WHAT IS BEING ASKED ::
When a line in the records contains the string "without", copy that line.

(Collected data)
★ ★ ★ ★

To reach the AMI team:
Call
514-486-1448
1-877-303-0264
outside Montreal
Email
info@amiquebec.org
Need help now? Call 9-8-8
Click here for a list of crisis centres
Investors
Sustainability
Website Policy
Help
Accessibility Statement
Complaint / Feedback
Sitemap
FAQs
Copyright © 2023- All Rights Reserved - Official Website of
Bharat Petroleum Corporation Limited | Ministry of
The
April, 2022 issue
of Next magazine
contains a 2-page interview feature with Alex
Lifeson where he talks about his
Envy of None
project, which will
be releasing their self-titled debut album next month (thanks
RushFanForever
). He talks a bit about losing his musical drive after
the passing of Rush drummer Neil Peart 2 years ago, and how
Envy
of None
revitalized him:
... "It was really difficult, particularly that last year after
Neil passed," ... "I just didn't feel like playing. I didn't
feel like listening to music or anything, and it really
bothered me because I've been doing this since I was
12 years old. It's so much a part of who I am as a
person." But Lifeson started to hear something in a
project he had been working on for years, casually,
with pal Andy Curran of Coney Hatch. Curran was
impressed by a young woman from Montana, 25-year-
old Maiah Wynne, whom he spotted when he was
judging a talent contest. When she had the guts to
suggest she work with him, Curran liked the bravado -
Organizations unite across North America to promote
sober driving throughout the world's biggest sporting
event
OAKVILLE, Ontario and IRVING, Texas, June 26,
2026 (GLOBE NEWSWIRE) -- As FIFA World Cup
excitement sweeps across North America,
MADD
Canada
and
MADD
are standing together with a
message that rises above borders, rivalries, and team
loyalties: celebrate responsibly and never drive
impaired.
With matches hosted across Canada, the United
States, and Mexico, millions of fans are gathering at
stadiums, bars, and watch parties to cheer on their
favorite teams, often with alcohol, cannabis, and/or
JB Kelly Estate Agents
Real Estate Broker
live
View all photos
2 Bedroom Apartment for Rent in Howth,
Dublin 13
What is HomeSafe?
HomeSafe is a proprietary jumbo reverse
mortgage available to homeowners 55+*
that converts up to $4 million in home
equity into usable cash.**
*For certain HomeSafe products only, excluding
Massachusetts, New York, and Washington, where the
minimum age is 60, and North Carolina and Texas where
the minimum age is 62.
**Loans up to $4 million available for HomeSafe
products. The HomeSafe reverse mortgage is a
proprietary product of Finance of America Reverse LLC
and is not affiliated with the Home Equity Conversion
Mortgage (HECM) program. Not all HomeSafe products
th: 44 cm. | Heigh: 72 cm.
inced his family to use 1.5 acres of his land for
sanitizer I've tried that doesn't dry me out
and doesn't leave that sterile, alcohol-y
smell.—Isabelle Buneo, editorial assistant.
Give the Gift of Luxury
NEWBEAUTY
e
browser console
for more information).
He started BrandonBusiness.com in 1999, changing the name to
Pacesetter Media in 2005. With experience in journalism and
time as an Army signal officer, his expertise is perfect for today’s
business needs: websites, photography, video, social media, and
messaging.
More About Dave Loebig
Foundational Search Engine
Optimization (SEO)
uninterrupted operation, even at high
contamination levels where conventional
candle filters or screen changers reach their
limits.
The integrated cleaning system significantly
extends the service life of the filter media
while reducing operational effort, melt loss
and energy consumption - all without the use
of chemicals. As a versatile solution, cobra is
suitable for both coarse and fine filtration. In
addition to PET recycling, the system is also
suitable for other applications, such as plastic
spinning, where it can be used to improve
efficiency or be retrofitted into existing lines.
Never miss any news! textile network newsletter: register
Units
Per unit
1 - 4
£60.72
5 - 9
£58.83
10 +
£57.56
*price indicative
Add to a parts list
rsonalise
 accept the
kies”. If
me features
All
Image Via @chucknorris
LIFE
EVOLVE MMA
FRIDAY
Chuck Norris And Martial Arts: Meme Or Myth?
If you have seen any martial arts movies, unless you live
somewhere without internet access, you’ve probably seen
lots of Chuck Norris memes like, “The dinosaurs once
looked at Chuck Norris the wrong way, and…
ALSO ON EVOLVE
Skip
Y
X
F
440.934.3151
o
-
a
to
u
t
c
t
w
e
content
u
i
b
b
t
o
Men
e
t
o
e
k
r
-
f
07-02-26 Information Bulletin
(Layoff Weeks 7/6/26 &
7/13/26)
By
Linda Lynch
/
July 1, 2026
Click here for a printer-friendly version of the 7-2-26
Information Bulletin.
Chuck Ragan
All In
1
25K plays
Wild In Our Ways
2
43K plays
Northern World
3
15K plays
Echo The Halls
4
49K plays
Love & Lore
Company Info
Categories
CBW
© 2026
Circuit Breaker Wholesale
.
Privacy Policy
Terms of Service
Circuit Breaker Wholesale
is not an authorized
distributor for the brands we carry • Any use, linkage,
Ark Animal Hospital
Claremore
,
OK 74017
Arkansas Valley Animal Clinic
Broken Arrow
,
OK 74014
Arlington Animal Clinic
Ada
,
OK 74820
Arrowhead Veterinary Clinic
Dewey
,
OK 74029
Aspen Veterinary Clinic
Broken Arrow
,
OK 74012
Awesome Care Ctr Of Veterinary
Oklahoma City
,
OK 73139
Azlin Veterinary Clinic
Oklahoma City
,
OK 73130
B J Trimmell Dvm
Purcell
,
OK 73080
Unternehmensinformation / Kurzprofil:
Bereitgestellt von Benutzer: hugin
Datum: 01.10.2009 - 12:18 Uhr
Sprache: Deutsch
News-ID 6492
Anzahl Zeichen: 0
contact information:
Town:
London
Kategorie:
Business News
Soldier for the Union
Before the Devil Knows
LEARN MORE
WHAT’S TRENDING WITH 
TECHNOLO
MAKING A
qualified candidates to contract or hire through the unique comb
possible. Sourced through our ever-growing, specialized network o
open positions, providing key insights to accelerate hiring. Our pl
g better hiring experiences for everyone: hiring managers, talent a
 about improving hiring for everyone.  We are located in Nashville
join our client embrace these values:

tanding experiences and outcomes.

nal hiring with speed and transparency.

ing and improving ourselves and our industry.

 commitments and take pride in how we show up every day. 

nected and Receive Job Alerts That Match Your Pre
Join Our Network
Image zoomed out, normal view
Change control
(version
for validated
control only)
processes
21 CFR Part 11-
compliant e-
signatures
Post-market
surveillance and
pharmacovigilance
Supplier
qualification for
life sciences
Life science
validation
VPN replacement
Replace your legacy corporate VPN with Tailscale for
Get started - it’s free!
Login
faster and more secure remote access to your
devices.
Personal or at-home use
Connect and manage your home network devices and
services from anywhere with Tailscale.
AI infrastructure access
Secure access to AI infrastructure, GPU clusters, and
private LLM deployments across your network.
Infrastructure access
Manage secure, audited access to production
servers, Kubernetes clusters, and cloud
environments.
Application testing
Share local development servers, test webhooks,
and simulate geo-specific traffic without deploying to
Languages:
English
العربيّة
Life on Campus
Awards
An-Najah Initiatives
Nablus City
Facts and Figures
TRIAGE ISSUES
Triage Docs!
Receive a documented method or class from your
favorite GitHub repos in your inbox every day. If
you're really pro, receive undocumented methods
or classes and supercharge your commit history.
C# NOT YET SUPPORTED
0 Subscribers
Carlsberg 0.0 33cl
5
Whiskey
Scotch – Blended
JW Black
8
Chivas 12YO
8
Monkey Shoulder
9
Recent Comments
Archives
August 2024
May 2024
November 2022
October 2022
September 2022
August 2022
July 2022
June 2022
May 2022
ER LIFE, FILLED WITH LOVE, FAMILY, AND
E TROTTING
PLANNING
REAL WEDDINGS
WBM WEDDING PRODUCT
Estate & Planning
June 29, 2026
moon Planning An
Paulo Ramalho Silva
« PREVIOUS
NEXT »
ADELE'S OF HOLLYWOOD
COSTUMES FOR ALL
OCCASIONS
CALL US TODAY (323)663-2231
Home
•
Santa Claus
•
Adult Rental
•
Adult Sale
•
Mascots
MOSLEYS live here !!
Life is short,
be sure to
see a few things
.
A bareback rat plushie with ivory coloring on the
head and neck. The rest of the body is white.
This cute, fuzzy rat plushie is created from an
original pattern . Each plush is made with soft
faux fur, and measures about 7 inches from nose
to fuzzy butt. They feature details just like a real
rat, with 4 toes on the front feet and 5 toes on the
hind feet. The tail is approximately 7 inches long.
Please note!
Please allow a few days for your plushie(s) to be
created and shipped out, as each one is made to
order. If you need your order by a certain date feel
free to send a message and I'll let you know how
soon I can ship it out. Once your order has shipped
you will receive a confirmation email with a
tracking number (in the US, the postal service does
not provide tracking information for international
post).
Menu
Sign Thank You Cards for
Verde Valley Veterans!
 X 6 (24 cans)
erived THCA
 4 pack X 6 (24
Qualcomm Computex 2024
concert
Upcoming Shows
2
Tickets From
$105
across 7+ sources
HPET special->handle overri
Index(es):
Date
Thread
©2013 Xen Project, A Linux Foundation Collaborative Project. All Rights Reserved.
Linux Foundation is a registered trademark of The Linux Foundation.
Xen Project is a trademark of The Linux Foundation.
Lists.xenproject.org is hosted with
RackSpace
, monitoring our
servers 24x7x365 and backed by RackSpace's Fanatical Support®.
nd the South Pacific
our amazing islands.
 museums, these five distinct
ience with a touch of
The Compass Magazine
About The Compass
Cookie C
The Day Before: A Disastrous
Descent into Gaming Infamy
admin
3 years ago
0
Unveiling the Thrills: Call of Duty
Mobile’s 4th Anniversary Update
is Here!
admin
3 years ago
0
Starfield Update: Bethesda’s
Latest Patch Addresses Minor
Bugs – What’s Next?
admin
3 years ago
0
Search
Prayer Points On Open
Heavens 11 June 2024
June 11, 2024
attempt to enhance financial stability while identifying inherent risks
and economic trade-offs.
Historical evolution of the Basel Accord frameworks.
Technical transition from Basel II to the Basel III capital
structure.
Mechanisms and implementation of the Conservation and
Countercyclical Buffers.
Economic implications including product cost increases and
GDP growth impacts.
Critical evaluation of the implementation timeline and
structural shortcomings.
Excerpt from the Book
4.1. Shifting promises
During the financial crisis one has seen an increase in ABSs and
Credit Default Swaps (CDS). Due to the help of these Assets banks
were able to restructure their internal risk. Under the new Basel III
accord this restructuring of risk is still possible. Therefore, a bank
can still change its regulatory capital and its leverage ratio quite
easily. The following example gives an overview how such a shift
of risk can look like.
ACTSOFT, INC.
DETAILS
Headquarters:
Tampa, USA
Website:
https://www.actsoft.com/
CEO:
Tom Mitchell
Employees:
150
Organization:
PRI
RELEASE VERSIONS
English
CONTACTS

★ ★ ★ ★

SOLUTION TO THIS EXERCISE ::
and energy consumption - all without the use
somewhere without internet access, you’ve probably seen
and simulate geo-specific traffic without deploying to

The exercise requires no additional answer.